その自然と法律の中でも、木造の場合、防耐火がそれによって多く縛られています。都市の中では外壁に木の仕上げをされたのものが見かけることが少ないのもそのせいです。
これまで木の性質が色々研究されてきて、木は燃えてもある程度までくると炭化して燃えるスピードが落ちる性質があり、それが燃え代耐火性能として見直され、最近法律でも認められるようになってきました。
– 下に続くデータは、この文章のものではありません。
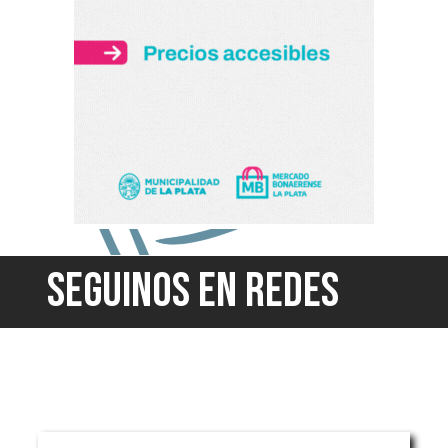
SEGUINOS EN REDES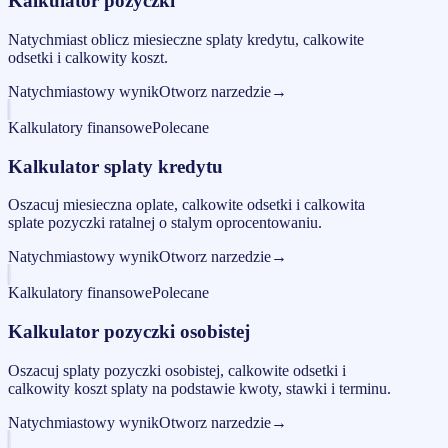
Kalkulator pozyczki
Natychmiast oblicz miesieczne splaty kredytu, calkowite
odsetki i calkowity koszt.
Natychmiastowy wynik
Otworz narzedzie
→
Kalkulatory finansowe
Polecane
Kalkulator splaty kredytu
Oszacuj miesieczna oplate, calkowite odsetki i calkowita
splate pozyczki ratalnej o stalym oprocentowaniu.
Natychmiastowy wynik
Otworz narzedzie
→
Kalkulatory finansowe
Polecane
Kalkulator pozyczki osobistej
Oszacuj splaty pozyczki osobistej, calkowite odsetki i
calkowity koszt splaty na podstawie kwoty, stawki i terminu.
Natychmiastowy wynik
Otworz narzedzie
→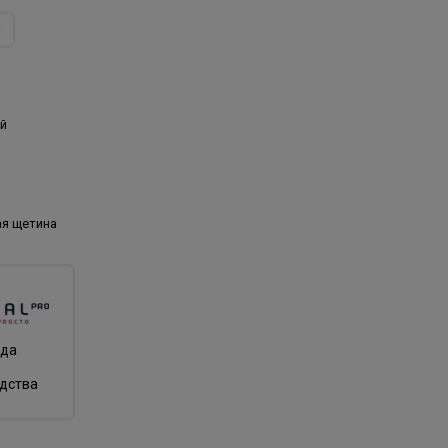
л
й
ая щетина
нда
одства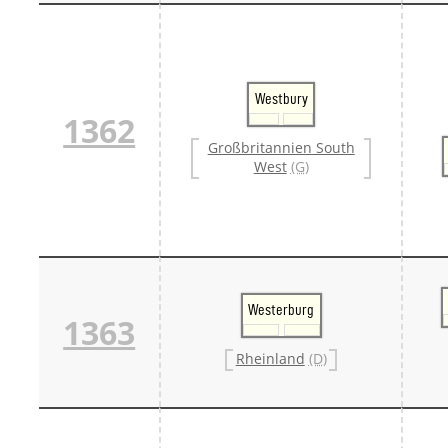
Westbury
1362
Großbritannien South
West
(G)
Westerburg
1363
Rheinland
(D)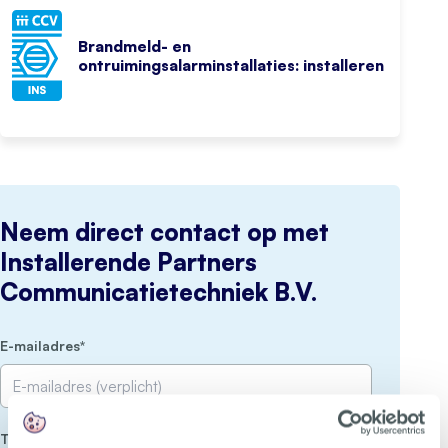
Brandmeld- en
ontruimingsalarminstallaties: installeren
Neem direct contact op met
Installerende Partners
Communicatietechniek B.V.
(Vereist)
E-mailadres
(Vereist)
Telefoon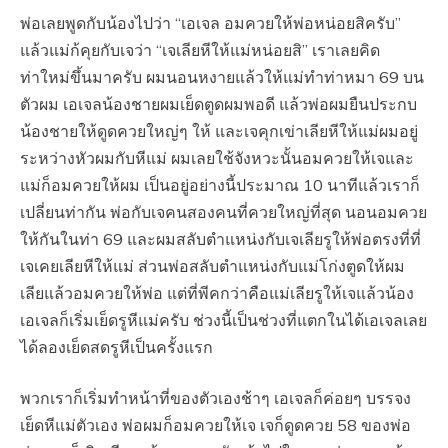
พ่อเลยพูดกับน้องไปว่า “เอเจล อมควยให้พ่อหน่อยสิครับ”
แล้วแม่ก้คุยกับเจว่า “เจเลียหีให้แม่หน่อยสิ” เราเลยคิด
ท่าใหม่ขึ้นมาครับ ผมนอนหงายแล้วให้แม่ทำท่าหมา 69 บน
ตัวผม เอเจลน้องชายผมเย็ดตูดผมพอดี แล้วพ่อผมยืนประกบ
น้องชายให้ดูดควยใหญ่ๆ ให้ และเจคุกเข่าเลียหีให้แม่ผมอยู่
ระหว่างหัวผมกับหีแม่ ผมเลยใช้จังหวะนั้นอมควยให้เจและ
แม่ก็อมควยให้ผม เป็นอยู่อย่างนี้ประมาณ 10 นาทีแล้วเราก็
เปลี่ยนท่ากัน พ่อกับเจคนสองคนที่ควยใหญ่ที่สุด นอนอมควย
ให้กันในท่า 69 และผมสลับตำแหน่งกับเจเลียรูให้พ่อตรงที่ที่
เจเคยเลียหีให้แม่ ส่วนพ่อสลับตำแหน่งกับแม่โก่งตูดให้ผม
เลียแล้วอมควยให้พ่อ แต่ที่พีคกว่าคือแม่เลียรูให้เจแล้วน้อง
เอเจลก็เริ่มเย็ดรูหีแม่ครับ ช่วงนี้เป็นช่วงที่แตกในได้เอเจลเลย
ได้ลองเย็ดสดรูหีเป็นครั้งแรก
พวกเราก็เริ่มทำหน้าที่ของตัวเองช้าๆ เอเจลก็ค่อยๆ บรรจง
เย็ดหีแม่ตัวเอง พ่อผมก็อมควยให้เจ เจก็ดูดควย 58 ของพ่อ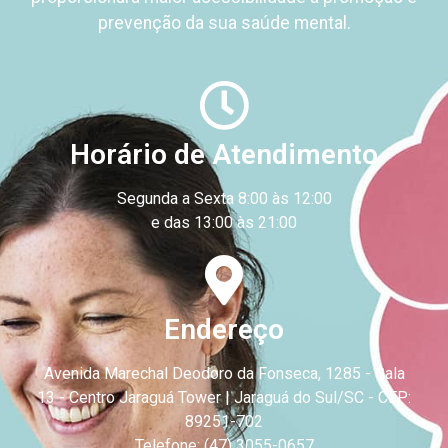
prevenção da sua saúde mental.
Horário de Atendimento
Segunda a Sexta 8:00 às 12:00
e das 13:00 às 21:00
Endereço
Avenida Marechal Deodoro da Fonseca, 1285 - Sala
13 - Centro
Jaraguá Tower | Jaraguá do Sul/SC - CEP:
89251-702
Telefone: (47) 3055-0657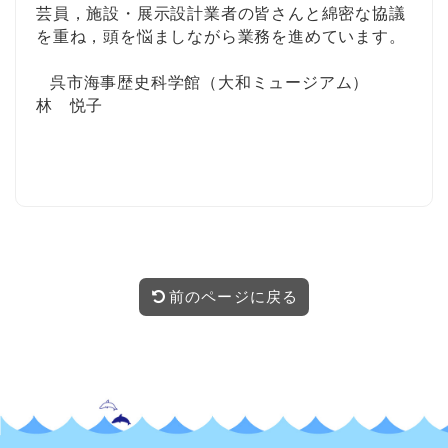
芸員，施設・展示設計業者の皆さんと綿密な協議
を重ね，頭を悩ましながら業務を進めています。
呉市海事歴史科学館（大和ミュージアム）
林 悦子
」芸員のつぶやき
前のページに戻る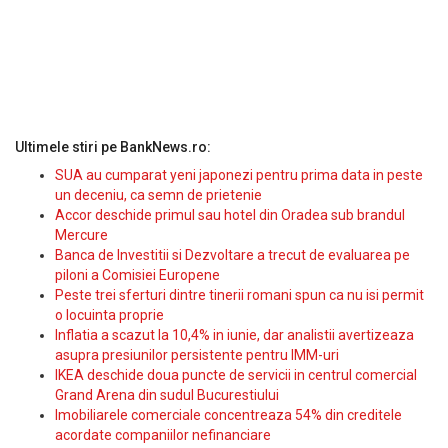
Ultimele stiri pe BankNews.ro:
SUA au cumparat yeni japonezi pentru prima data in peste
un deceniu, ca semn de prietenie
Accor deschide primul sau hotel din Oradea sub brandul
Mercure
Banca de Investitii si Dezvoltare a trecut de evaluarea pe
piloni a Comisiei Europene
Peste trei sferturi dintre tinerii romani spun ca nu isi permit
o locuinta proprie
Inflatia a scazut la 10,4% in iunie, dar analistii avertizeaza
asupra presiunilor persistente pentru IMM-uri
IKEA deschide doua puncte de servicii in centrul comercial
Grand Arena din sudul Bucurestiului
Imobiliarele comerciale concentreaza 54% din creditele
acordate companiilor nefinanciare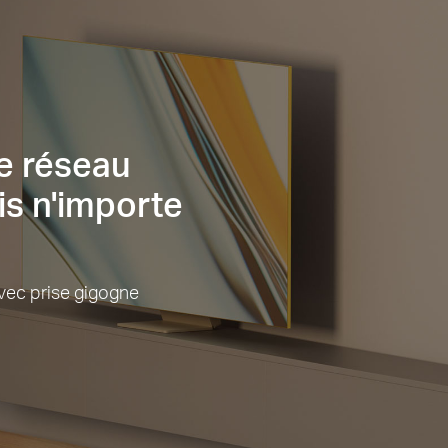
e réseau
is n'importe
vec prise gigogne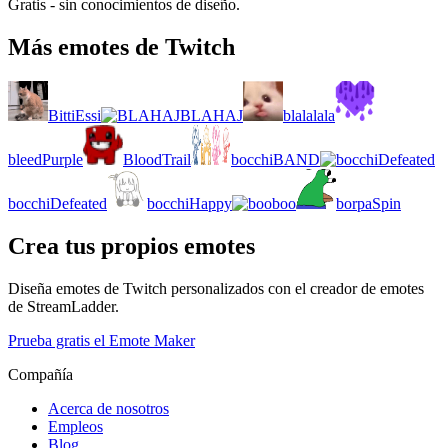
Gratis - sin conocimientos de diseño.
Más emotes de Twitch
BittiEssi
BLAHAJ
blalalala
bleedPurple
BloodTrail
bocchiBAND
bocchiDefeated
bocchiHappy
boo
borpaSpin
Crea tus propios emotes
Diseña emotes de Twitch personalizados con el creador de emotes
de StreamLadder.
Prueba gratis el Emote Maker
Compañía
Acerca de nosotros
Empleos
Blog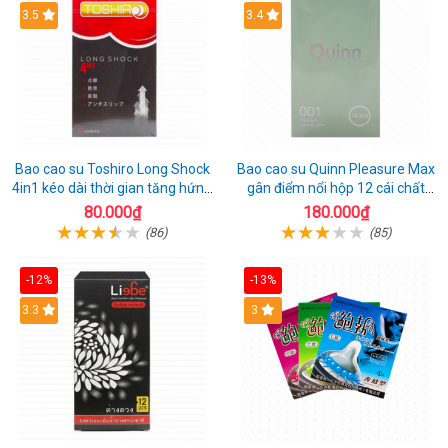
3.5
3.4
Bao cao su Toshiro Long Shock
Bao cao su Quinn Pleasure Max
4in1 kéo dài thời gian tăng hứng
gân điểm nổi hộp 12 cái chất
thú hộp 10
lượng
80.000₫
180.000₫
(86)
(85)
-12%
-13%
3.3
3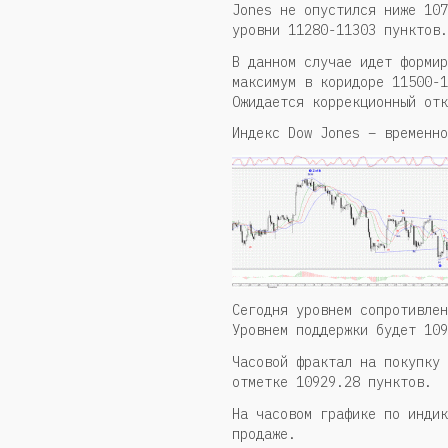
Jones не опустился ниже 107
уровни 11280-11303 пунктов.
В данном случае идет формир
максимум в коридоре 11500-1
Ожидается коррекционный отк
Индекс Dow Jones – временно
Сегодня уровнем сопротивлен
Уровнем поддержки будет 109
Часовой фрактал на покупку 
отметке 10929.28 пунктов.
На часовом графике по индик
продаже.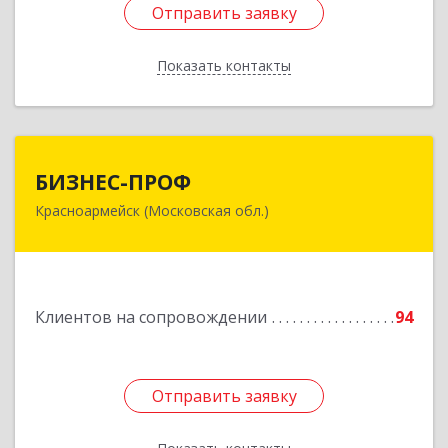
Отправить заявку
Отправить заявку
Показать контакты
Назад
БИЗНЕС-ПРОФ
БИЗНЕС-ПРОФ
Красноармейск (Московская обл.)
141290, Московская обл, Красноармейск г,
Чкалова ул, дом № 8, оф.7
Подробнее
Клиентов на сопровождении
94
Отправить заявку
Отправить заявку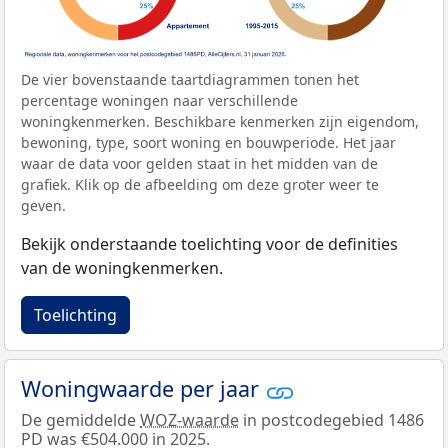
De vier bovenstaande taartdiagrammen tonen het
percentage woningen naar verschillende
woningkenmerken. Beschikbare kenmerken zijn eigendom,
bewoning, type, soort woning en bouwperiode. Het jaar
waar de data voor gelden staat in het midden van de
grafiek. Klik op de afbeelding om deze groter weer te
geven.
Bekijk onderstaande toelichting voor de definities
van de woningkenmerken.
Toelichting
Woningwaarde per jaar
De gemiddelde
WOZ-waarde
in postcodegebied 1486
PD was €504.000 in 2025.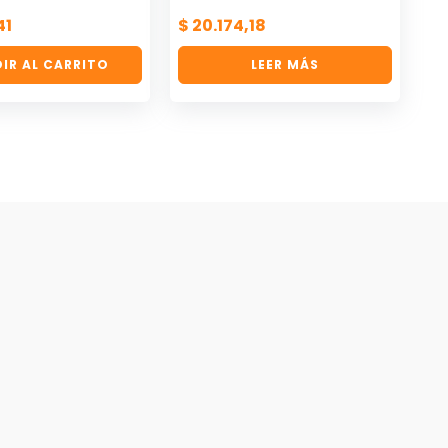
41
$
20.174,18
IR AL CARRITO
LEER MÁS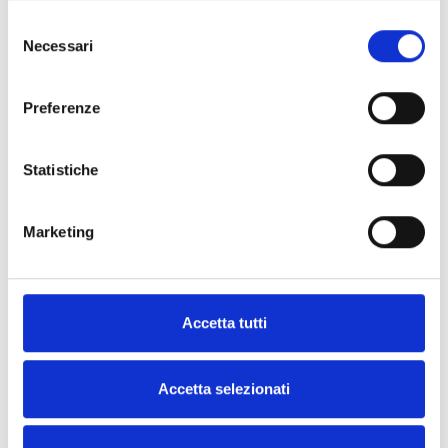
Selezione
Necessari
del
consenso
Preferenze
Statistiche
Marketing
Accetta tutti
Accetta selezionati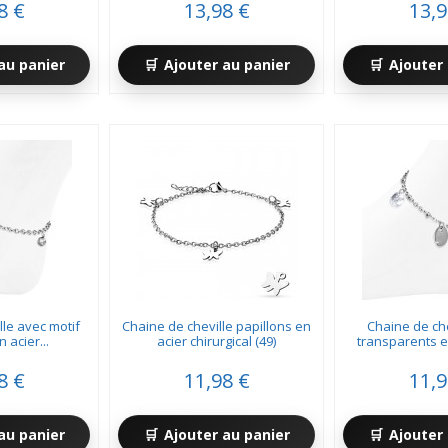
8 €
13,98 €
13,9
au panier
Ajouter au panier
Ajouter 
lle avec motif
Chaine de cheville papillons en
Chaine de che
 acier...
acier chirurgical (49)
transparents et
8 €
11,98 €
11,9
au panier
Ajouter au panier
Ajouter 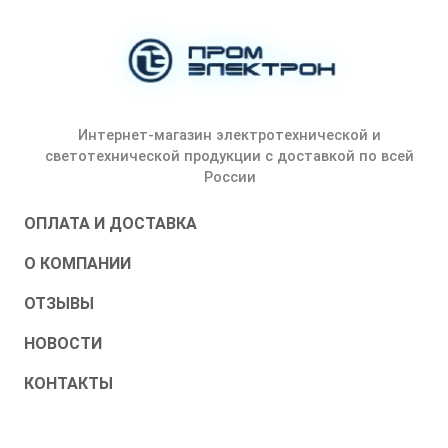
Интернет-магазин электротехнической и
светотехнической продукции с доставкой по всей
России
ОПЛАТА И ДОСТАВКА
О КОМПАНИИ
ОТЗЫВЫ
НОВОСТИ
КОНТАКТЫ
それを活用して私達も一昨年30分間、壁の反対側まで火が通らない壁を工夫して、木の躯体壁による防火構造壁をつくり、公的試験機関で実証して、国交省で認定を取得いたしました。
今回それの60分版をつくりで実証します。
それが可能になりますと、これまで木造の準耐火構造の建築では、内部に石膏ボードを貼りが義務づけられていたのが、不要になり、内部に木造の躯体壁現しが可能になります。これは今後住宅の3階建てだけでなく、木造マンションのような特殊建築物、あるいは学校や老人福祉施設などの公共建築にも多く採用される可能性が大きくなってきます。このようにこの工法での建築が増えることはそれだけ環境負荷の削減に貢献することになり、私共も機会があったら積極的提案していこうと考えています。

解体容易短期活用建築物

FSU工法での建築は、最初、30坪の二階建ての住宅が現場で屋根下地まで組み上がるのに10日程要していましたが、手慣れた工事屋さんですと、今や一日で屋根下地まで建て上げることが可能になりました。在来工法の住宅も棟上げまでは一日ですみますが、それから間柱、筋交い、外壁下地、内壁下地と風雨を凌げる躯体にするまで数十日要します。FSU工法の場合、組み上がったら外壁躯体は隙間無く殆ど出来上がっていますから、屋根を仕上げ、サッシを取付けると風雨を避けるスケルトンが出来上がります。解体も組み立てと同様に早いので、店舗やイベント等短期間使用という考え方の建築が可能になります。
これまで本格的建築で、短期間使用の建築は廃棄か焼却され、環境に負荷を与えるものが多かったのですが、それが廃棄や焼却されるのではなく、環境の負荷を削減し、再使用できるとなれば、新しい需要を生み出せるのではないかと期待しています。